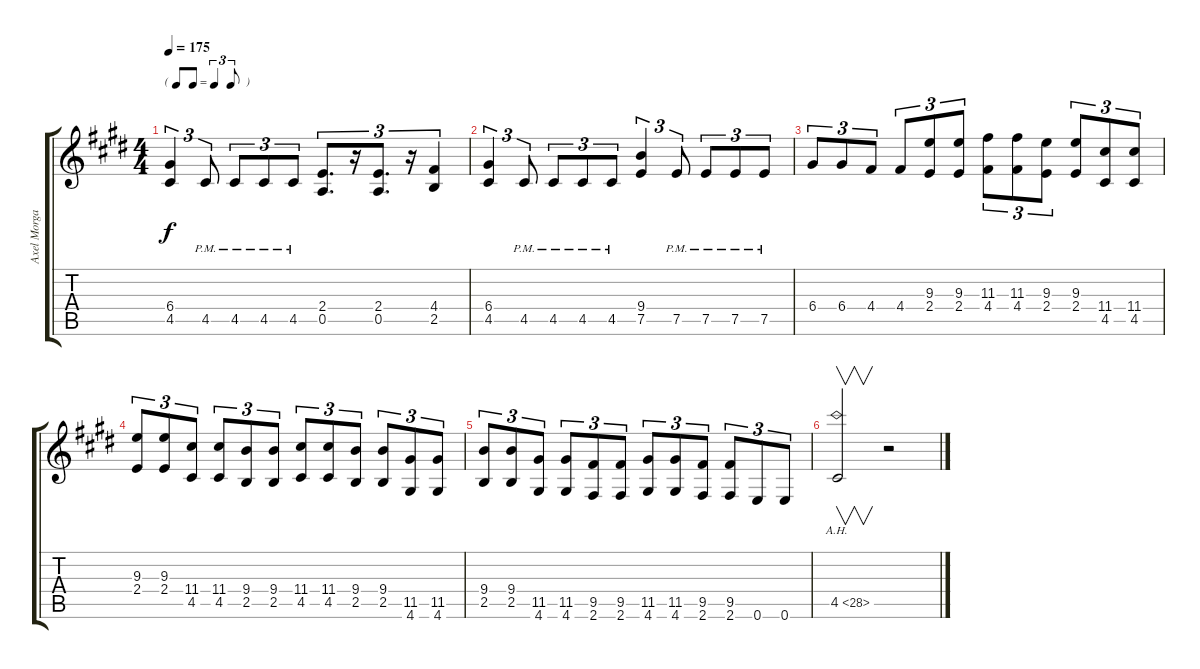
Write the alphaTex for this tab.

\track ("Axel Morgan" "Axel Morga") {instrument distortionguitar}
\staff {score tabs}
\tuning (E4 B3 G3 D3 A2 E2) {hide}
\ts (4 4)
\tf triplet8th
\tempo 175
\clef g2
\ks c#minor
(6.4 4.5).4{tu (3 2) dy f} 4.5{pm}.8{tu (3 2)} 4.5{pm}.8{tu (3 2)} 4.5{pm}.8{tu (3 2)} 4.5{pm}.8{tu (3 2)} (2.4 0.5).8{d tu (3 2)} r.16{tu (3 2)} (2.4 0.5).8{d tu (3 2)} r.16{tu (3 2)} (4.4 2.5).4{tu (3 2)} |
(6.4 4.5).4{tu (3 2)} 4.5{pm}.8{tu (3 2)} 4.5{pm}.8{tu (3 2)} 4.5{pm}.8{tu (3 2)} 4.5{pm}.8{tu (3 2)} (9.4 7.5).4{tu (3 2)} 7.5{pm}.8{tu (3 2)} 7.5{pm}.8{tu (3 2)} 7.5{pm}.8{tu (3 2)} 7.5{pm}.8{tu (3 2)} |
6.4.8{tu (3 2)} 6.4.8{tu (3 2)} 4.4.8{tu (3 2)} 4.4.8{tu (3 2)} (9.3 2.4).8{tu (3 2)} (9.3 2.4).8{tu (3 2)} (11.3 4.4).8{tu (3 2)} (11.3 4.4).8{tu (3 2)} (9.3 2.4).8{tu (3 2)} (9.3 2.4).8{tu (3 2)} (11.4 4.5).8{tu (3 2)} (11.4 4.5).8{tu (3 2)} |
(9.3 2.4).8{tu (3 2)} (9.3 2.4).8{tu (3 2)} (11.4 4.5).8{tu (3 2)} (11.4 4.5).8{tu (3 2)} (9.4 2.5).8{tu (3 2)} (9.4 2.5).8{tu (3 2)} (11.4 4.5).8{tu (3 2)} (11.4 4.5).8{tu (3 2)} (9.4 2.5).8{tu (3 2)} (9.4 2.5).8{tu (3 2)} (11.5 4.6).8{tu (3 2)} (11.5 4.6).8{tu (3 2)} |
(9.4 2.5).8{tu (3 2)} (9.4 2.5).8{tu (3 2)} (11.5 4.6).8{tu (3 2)} (11.5 4.6).8{tu (3 2)} (9.5 2.6).8{tu (3 2)} (9.5 2.6).8{tu (3 2)} (11.5 4.6).8{tu (3 2)} (11.5 4.6).8{tu (3 2)} (9.5 2.6).8{tu (3 2)} (9.5 2.6).8{tu (3 2)} 0.6.8{tu (3 2)} 0.6.8{tu (3 2)} |
4.5{ah 24}.2{v} r.2
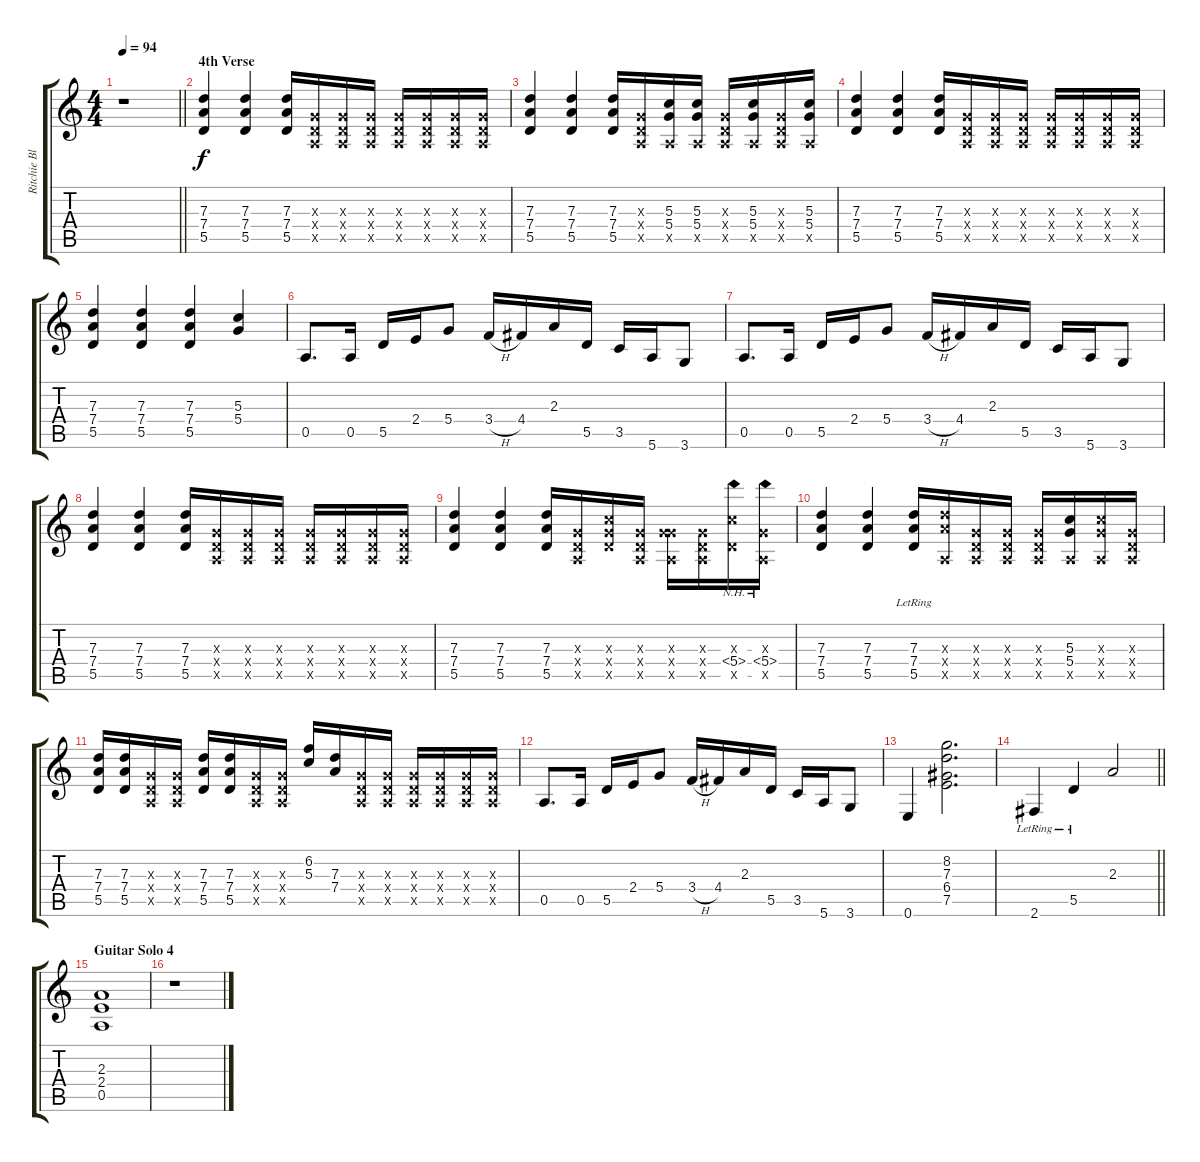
\track ("Ritchie Blackmore (Rhythm)" "Ritchie Bl") {instrument distortionguitar}
\staff {score tabs}
\tuning (E4 B3 G3 D3 A2 E2) {hide}
\ts (4 4)
\tempo 94
\clef g2
\barLineRight lightlight
\ks c
r.1{dy f} |
\section ("" "4th Verse")
(7.3 7.4 5.5).4{volume 10} (7.3 7.4 5.5).4 (7.3 7.4 5.5).16 (0.3{x} 0.4{x} 0.5{x}).16 (0.3{x} 0.4{x} 0.5{x}).16 (0.3{x} 0.4{x} 0.5{x}).16 (0.3{x} 0.4{x} 0.5{x}).16 (0.3{x} 0.4{x} 0.5{x}).16 (0.3{x} 0.4{x} 0.5{x}).16 (0.3{x} 0.4{x} 0.5{x}).16 |
(7.3 7.4 5.5).4 (7.3 7.4 5.5).4 (7.3 7.4 5.5).16 (0.3{x} 0.4{x} 0.5{x}).16 (5.3 5.4 0.5{x}).16 (5.3 5.4 0.5{x}).16 (0.3{x} 0.4{x} 0.5{x}).16 (5.3 5.4 0.5{x}).16 (0.3{x} 0.4{x} 0.5{x}).16 (5.3 5.4 0.5{x}).16 |
(7.3 7.4 5.5).4 (7.3 7.4 5.5).4 (7.3 7.4 5.5).16 (0.3{x} 0.4{x} 0.5{x}).16 (0.3{x} 0.4{x} 0.5{x}).16 (0.3{x} 0.4{x} 0.5{x}).16 (0.3{x} 0.4{x} 0.5{x}).16 (0.3{x} 0.4{x} 0.5{x}).16 (0.3{x} 0.4{x} 0.5{x}).16 (0.3{x} 0.4{x} 0.5{x}).16 |
(7.3 7.4 5.5).4 (7.3 7.4 5.5).4 (7.3 7.4 5.5).4 (5.3 5.4).4 |
0.5.8{d} 0.5.16 5.5.16 2.4.16 5.4.8 3.4{h}.16 4.4.16 2.3.16 5.5.16 3.5.16 5.6.16 3.6.8 |
0.5.8{d} 0.5.16 5.5.16 2.4.16 5.4.8 3.4{h}.16 4.4.16 2.3.16 5.5.16 3.5.16 5.6.16 3.6.8 |
(7.3 7.4 5.5).4 (7.3 7.4 5.5).4 (7.3 7.4 5.5).16 (0.3{x} 0.4{x} 0.5{x}).16 (0.3{x} 0.4{x} 0.5{x}).16 (0.3{x} 0.4{x} 0.5{x}).16 (0.3{x} 0.4{x} 0.5{x}).16 (0.3{x} 0.4{x} 0.5{x}).16 (0.3{x} 0.4{x} 0.5{x}).16 (0.3{x} 0.4{x} 0.5{x}).16 |
(7.3 7.4 5.5).4 (7.3 7.4 5.5).4 (7.3 7.4 5.5).16 (0.3{x} 0.4{x} 0.5{x}).16 (5.3{x} 5.4{x} 5.5{x}).16 (0.3{x} 0.4{x} 0.5{x}).16 (0.3{x} 5.4{x} 0.5{x}).16 (0.3{x} 0.4{x} 0.5{x}).16 (5.3{x} 5.4{nh} 5.5{x}).16 (0.3{x} 5.4{nh} 0.5{x}).16 |
(7.3 7.4 5.5).4 (7.3 7.4 5.5).4 (7.3 7.4 5.5{lr}).16 (7.3{x} 7.4{x} 0.5{x}).16 (0.3{x} 0.4{x} 0.5{x}).16 (0.3{x} 0.4{x} 0.5{x}).16 (0.3{x} 0.4{x} 0.5{x}).16 (5.3 5.4 0.5{x}).16 (5.3{x} 5.4{x} 0.5{x}).16 (0.3{x} 0.4{x} 0.5{x}).16 |
(7.3 7.4 5.5).16 (7.3 7.4 5.5).16 (0.3{x} 0.4{x} 0.5{x}).16 (0.3{x} 0.4{x} 0.5{x}).16 (7.3 7.4 5.5).16 (7.3 7.4 5.5).16 (0.3{x} 0.4{x} 0.5{x}).16 (0.3{x} 0.4{x} 0.5{x}).16 (6.2 5.3).16 (7.3 7.4).16 (0.3{x} 0.4{x} 0.5{x}).16 (0.3{x} 0.4{x} 0.5{x}).16 (0.3{x} 0.4{x} 0.5{x}).16 (0.3{x} 0.4{x} 0.5{x}).16 (0.3{x} 0.4{x} 0.5{x}).16 (0.3{x} 0.4{x} 0.5{x}).16 |
0.5.8{d} 0.5.16 5.5.16 2.4.16 5.4.8 3.4{h}.16 4.4.16 2.3.16 5.5.16 3.5.16 5.6.16 3.6.8 |
0.6.4 (8.2 7.3 6.4 7.5).2{d} |
\barLineRight lightlight
2.6{lr}.4 5.5{lr}.4 2.3.2 |
\section ("" "Guitar Solo 4")
(2.3 2.4 0.5).1{volume 0} |
r.1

§ What is needed
Collect each line in the records that contains the string "track". Matching is case-sensitive.

§ Correct output
\track ("Axel Morgan" "Axel Morga") {instrument distortionguitar}
\track ("Ritchie Blackmore (Rhythm)" "Ritchie Bl") {instrument distortionguitar}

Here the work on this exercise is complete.